Is there something you did when you were 25 that no one knows about?

The thing that really springs to mind was spending months with my girlfriend building a platform bed and decorating our room in the squat – we painted the whole floor with a perspective chequerboard pattern of red and green squares, it took forever and the house was demolished straight afterwards! But we kept the wood from the bed and built an outdoor toilet at the next place we lived – but that’s another story…

What was your dream job at the time?

What me and my girlfriend dreamed of was finding someone who wanted to buy and renovate a house in Spain. We figured that they could pay us to do the work for them and live in the house while the work was going on and I was going to make sculpture in between working on the house. Still sounds kinda nice!

 

If you had to choose one memory from your 25th year, what would it be?

We felt like we were a wee gang of eccentrics – an oasis of civilisation and creativity in a cruel and broken world. One of us worked in theatres in the West End and used to get given some of the props from shows – we had a beaded curtain that Vanessa Redgrave used to walk through every night. I had a job doing deliveries for a shop selling Champagne and the guy who ran it gave me bottles from time to time. That is what I remember: eating beans on toast, while drinking insanely expensive champagne, surrounded by theatre props and the feral cats that lived everywhere…whilst putting the world to rights and helping each other build our dreams for the future.

 

If you could tell your 25-year-old self one thing, what would you say? And what do you think your 25-year-old self would say to you?

I would tell my 25-year-old self to be braver about approaching people to help him realise his dreams – the world felt very scary and grown-up at that time.. what I didn’t realise is that ‘grown-ups’ remember being young and helping others is something that feeds their creativity too.

I suspect my 25-year-old self would have had a lot of questions about what I do now – I suspect I would have been concerned that I was compromising the purity of my art by being involved in so many other parts of the world other than just ‘true art’. I guess that is what I have found out is that art is everywhere, it is an attitude and set of values that can be brought to bear anywhere…there is no ‘true art’, just lots of different kinds of art and each has its value. But every creative person has to find their own journey and there are no right answers (I’d like to have told my 25-year-old self that too!).

 

Are you where your 25-year-old self thought you’d be now?

Absolutely not – my 25 year old self wanted to carve stone every minute of every day….even if he wasn’t actually doing that then!

We sometimes focus too much on success and forget how much our failures help us grow. What were your biggest failures from back then?

I utterly failed to move to Spain and build houses.

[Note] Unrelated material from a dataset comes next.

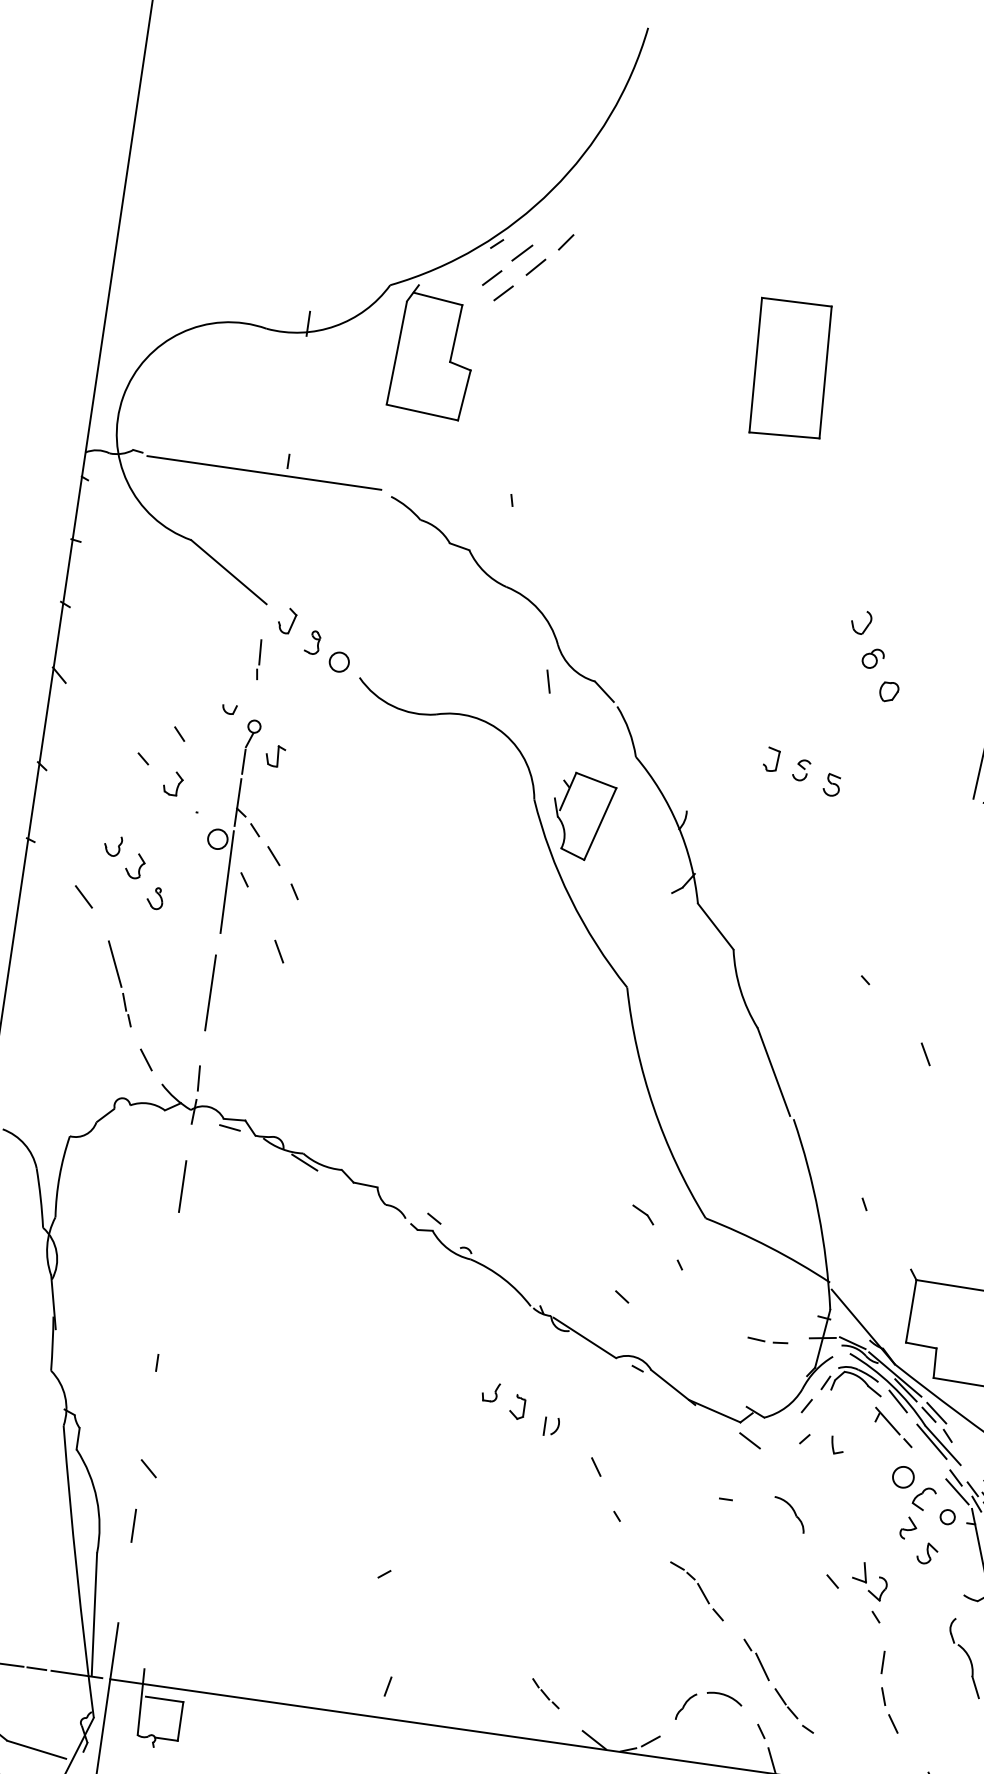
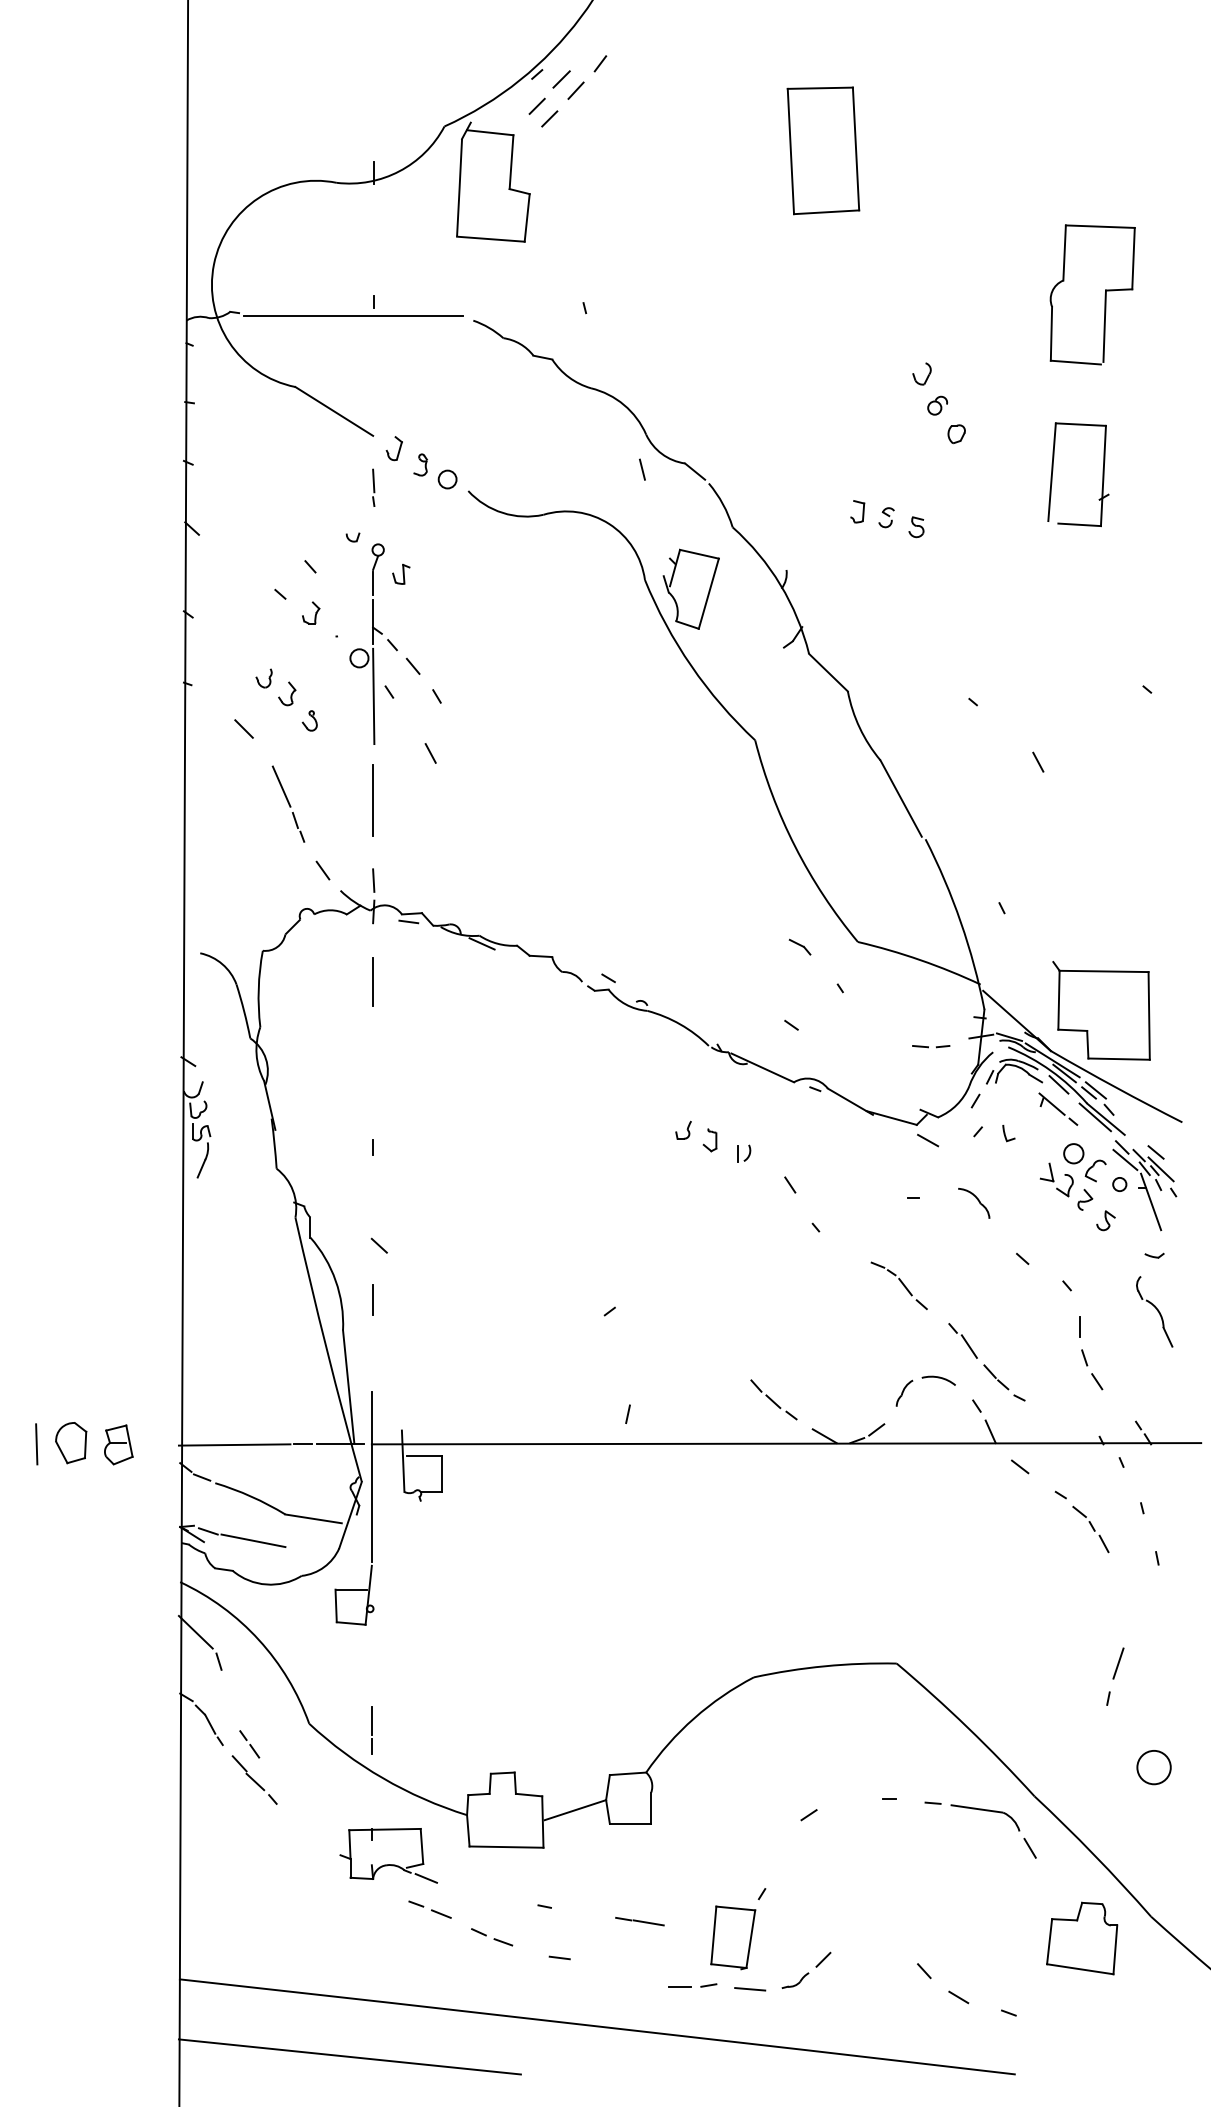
part: (869, 1580) -> (1056, 1179), moved
part: (545, 1693) -> (773, 1399), size x1.67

I planned a massive theatre/circus/installation show with whoever would talk to me about it. It never happened. I won an architecture prize and at the presentation ceremony there were lots of famous architects who were looking for people to work with. I was so freaked out by the whole thing that I hid – I have often wondered how life could have been different had been brave enough to talk to some of those folk. But I have no regrets at all – I have been blessed to have a wonderful creative life and have met many amazing people on the way.

 

Finally, do you have any ‘words of wisdom’ for the 20-somethings reading this?

I think ‘keep going’ is the biggest thing. It is a cliché to say that this is a ‘marathon, not a sprint’…but it’s true. Also, don’t be too precious about every opportunity needing be 100% ‘right’. It is easy when you have a lot of time to think, to ‘overthink’ and talk yourself out of things because they might not feel perfect. You need to look at the wider impact of opportunities, not just what you personally will be doing, but who you might meet, the new skills you might learn. Think about yourself on a journey and you are collecting skills, tools and people on the way…then see any opportunity that comes along as part of that journey, rather than a destination. I still have absolutely no idea where I am going – but I’ve loved the journey so far and am committed to continuing to explore. A creative life is just one big experiment!